Par exemple: bien que le président Trump ait été correctement mis au pilori pour avoir décrit le coronavirus comme moins dangereux que la grippe, ce message était monnaie courante dans les médias grand public tout au long du mois de février. Et les journalistes – y compris mes collègues de Vox – répétaient consciencieusement les exhortations des responsables de la santé publique à ne pas porter de masques pendant une grande partie de 2020.

John Moore / Getty Images

La vérité est qu'il n'y a pas de bonne réponse à cela. Vous pouvez être aussi diligent au sujet de votre approvisionnement que possible et toujours vous tromper si les experts à qui vous parlez se trompent. Et vous pouvez vous tromper du côté de ne pas effrayer les gens, quand effrayer les gens en action peut être la seule chose qui leur sauve la vie. Je ne sais pas que nous ferons mieux la prochaine fois, et nous devrons peut-être simplement vivre avec – peu importe la rapidité des avertissements.

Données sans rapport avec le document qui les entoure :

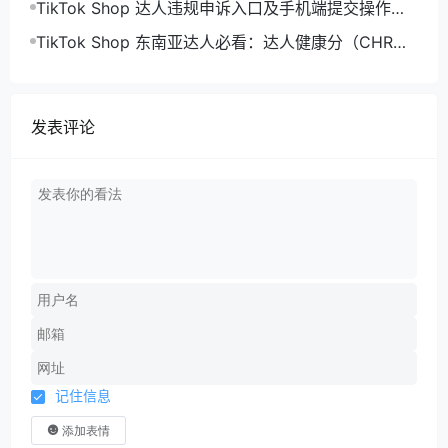
TikTok Shop 达人违规申诉入口及手机端提交操作详
解
TikTok Shop 东南亚达人必看：达人健康分（CHR）
将取代违规分，加分扣分规则 + 查询方式
发表评论
记住信息
添加表情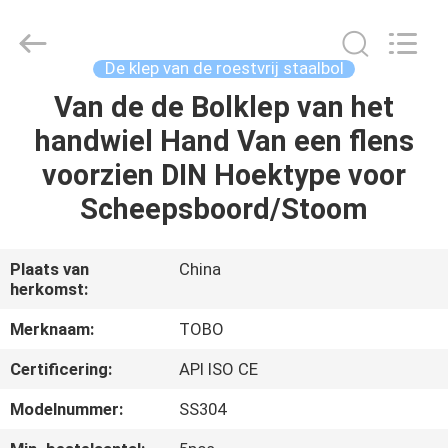
TOBO
STEEL
GROUP
CHINA.
All
De klep van de roestvrij staalbol
Rights
Reserved.
Van de de Bolklep van het
HUIS
handwiel Hand Van een flens
PRODUCTEN
voorzien DIN Hoektype voor
Scheepsboord/Stoom
ONGEVEER
ONS
Plaats van
China
herkomst:
FABRIEKSREIS
Merknaam:
TOBO
Certificering:
API ISO CE
KWALITEITSCONTROLE
Modelnummer:
SS304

Terminons par un voyage dans le temps jusqu'au 27 janvier, pour regarder un échange que vous n'avez probablement pas vu quand il a été diffusé: Brian Sullivan de CNBC interviewant l'ancien gouverneur de l'Utah Mike Leavitt, qui était également le chef du ministère de la Santé et des Services sociaux de 2005 à 2009.

Leavitt faisait valoir que si le coronavirus arrivait aux États-Unis, il serait presque impossible de le confiner. Mais vous pouvez voir Sullivan lutter, en temps réel, avec la peur de frapper son public.

Mike LeavittIl y aura une période de temps, si cela commence à se propager, où les gens devront changer leur comportement. Il s'agira du même type de dispositions auxquelles chaque famille, chaque entreprise, chaque communauté, chaque employeur doit penser, non seulement pour un virus pandémique, mais pour de nombreux types d'urgences.

Brian SullivanMais nous devons aussi marcher, j'imagine, cette ligne très fine et difficile, gouverneur, qui est: Vous ne voulez pas effrayer les gens inutilement. Nous avons cinq cas. Personne ne minimise aucun de ces cinq cas ou ce qui se passe. Mais vous ne voulez pas non plus créer une situation où les gens peuvent commencer à agir de manière irrationnelle.

Leavitt[Pause] Voici donc le problème. Tout ce que vous dites avant une pandémie semble alarmiste. Tout ce que vous avez fait après son démarrage est insuffisant.